Monday, Apr. 14, 1924

From New Hampshire

Geography means nothing to a New Englander. As far as he is concerned, Idaho may or may not be on the Pacific coast, and Wisconsin may be north of Michigan, or again it may not. So apparently in the choice of an Attorney General, other considerations weighed more with President Coolidge than that the man should be a Westerner and ? Progressive.

To be sure, Judge Kenyon of Iowa measured up to the specification of Westerner and Progressive. Republican Senators, with the coming campaign in mind, were not slow in urging Judge Kenyon's appointment. But the President considered. One evening he sent a telegram to Manhattan, and next morning Harlan Fiske Stone, Dean of the Columbia Law School, breakfasted at the White House. A bevy of Senators-Lodge, Borah, Watson, Curtis, Moses and others--were in attendance and talked with Dean Stone. At 10 A. M. Dean Stone's nomination was announced. At noon the nomination was before the Senate.

If the President had searched the country to find the greatest antithesis of Mr. Daugherty, he might well have discovered Mr. Stone in that way. But no such widespread search was necessary. Stone was an Amherst man. He had been born and reared at Chesterfield, in New Hampshire, right next to Vermont. From Amherst he was graduated in '94 when Cal Coolidge was a Junior. Four years later he was graduated from Columbia Law School. Thereafter he began simultaneously to practice law and to teach (at Columbia). He became a member of the firm of Satterlee, Canfield & Stone. In 1910 he became Dean of the Columbia Law School. A year ago he was given leave of absence as Dean and became a member of Sullivan & Cromwell.

Now, ripened 51 years, Dean Stone is solidly built, clean shaven, energetic, quieta business man and a scholar. At college he played centre on the football eleven.-- Now his only outdoor sport is fishing. For recreation he reads serious books. His love of work is insatiable.

In politics, or rather as a citizen, for he has never been in politics, he is a Republican. In regard to confirming his nomination, two political considerations came before the Senate. His former law partner, Herbert L. Satterlee, married a daughter of the late J. Pierpont Morgan. This consideration weighed against Dean Stone with Progressives. But against it was another consideration which weighed equally heavily: during the days of the late War, when Attorney General A. Mitchell Palmer was hot on the trail of Reds, Mr. Stone wrote a letter to a subcommittee of the Senate which was investigating those raids. In that letter he protested that the Department of Justice was acting unconstitutionally in denying "due process of law" to arrested aliens.

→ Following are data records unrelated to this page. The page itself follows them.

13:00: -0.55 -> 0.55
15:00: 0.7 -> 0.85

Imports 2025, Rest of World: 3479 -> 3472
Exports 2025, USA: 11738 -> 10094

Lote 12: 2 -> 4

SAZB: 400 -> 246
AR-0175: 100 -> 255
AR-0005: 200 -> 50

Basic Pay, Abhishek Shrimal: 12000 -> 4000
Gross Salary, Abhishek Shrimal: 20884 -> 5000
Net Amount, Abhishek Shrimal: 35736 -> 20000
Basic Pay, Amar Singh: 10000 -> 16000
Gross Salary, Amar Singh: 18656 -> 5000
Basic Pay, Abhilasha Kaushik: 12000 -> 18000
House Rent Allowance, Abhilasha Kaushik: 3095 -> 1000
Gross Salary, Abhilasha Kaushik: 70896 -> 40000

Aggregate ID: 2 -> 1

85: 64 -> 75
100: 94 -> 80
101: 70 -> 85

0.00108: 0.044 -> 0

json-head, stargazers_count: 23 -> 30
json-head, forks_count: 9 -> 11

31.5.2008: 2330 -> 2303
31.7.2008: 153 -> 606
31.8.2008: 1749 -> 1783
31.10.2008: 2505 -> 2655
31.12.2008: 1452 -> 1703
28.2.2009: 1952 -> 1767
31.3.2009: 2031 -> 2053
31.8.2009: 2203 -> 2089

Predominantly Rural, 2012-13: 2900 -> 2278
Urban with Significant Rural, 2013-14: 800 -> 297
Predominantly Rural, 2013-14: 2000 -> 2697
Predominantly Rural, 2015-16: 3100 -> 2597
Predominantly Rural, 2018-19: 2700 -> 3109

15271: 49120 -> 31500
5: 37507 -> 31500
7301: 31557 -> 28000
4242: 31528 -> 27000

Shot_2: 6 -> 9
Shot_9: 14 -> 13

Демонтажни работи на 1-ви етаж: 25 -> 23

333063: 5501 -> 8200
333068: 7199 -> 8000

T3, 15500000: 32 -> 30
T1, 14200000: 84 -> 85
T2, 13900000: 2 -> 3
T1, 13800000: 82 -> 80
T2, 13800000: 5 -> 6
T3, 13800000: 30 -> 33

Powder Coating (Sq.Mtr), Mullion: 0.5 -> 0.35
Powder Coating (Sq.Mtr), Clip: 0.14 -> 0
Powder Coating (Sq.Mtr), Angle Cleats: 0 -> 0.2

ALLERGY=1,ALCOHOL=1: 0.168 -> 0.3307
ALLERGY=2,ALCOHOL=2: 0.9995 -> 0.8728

These were the only two political points in the career of the new Attorney General. Aside from them, his one claim to distinction was that he had performed his previous duties as Law School head, extremely well. The Judiciary Committee of the Senate considered, and approved him. Dean Stone's brother, Dr. Winthrop Ellsworth Stone, President of Purdue University, was killed three years ago by a fall while climbing in the Canadian Rockies. Dean Stone's two sons are at Harvard, one an undergraduate, the other an instructor in mathematics.

*Herbert L. Pratt, the now President of the Standard Oil Co. of New York, was quarterback on the same team.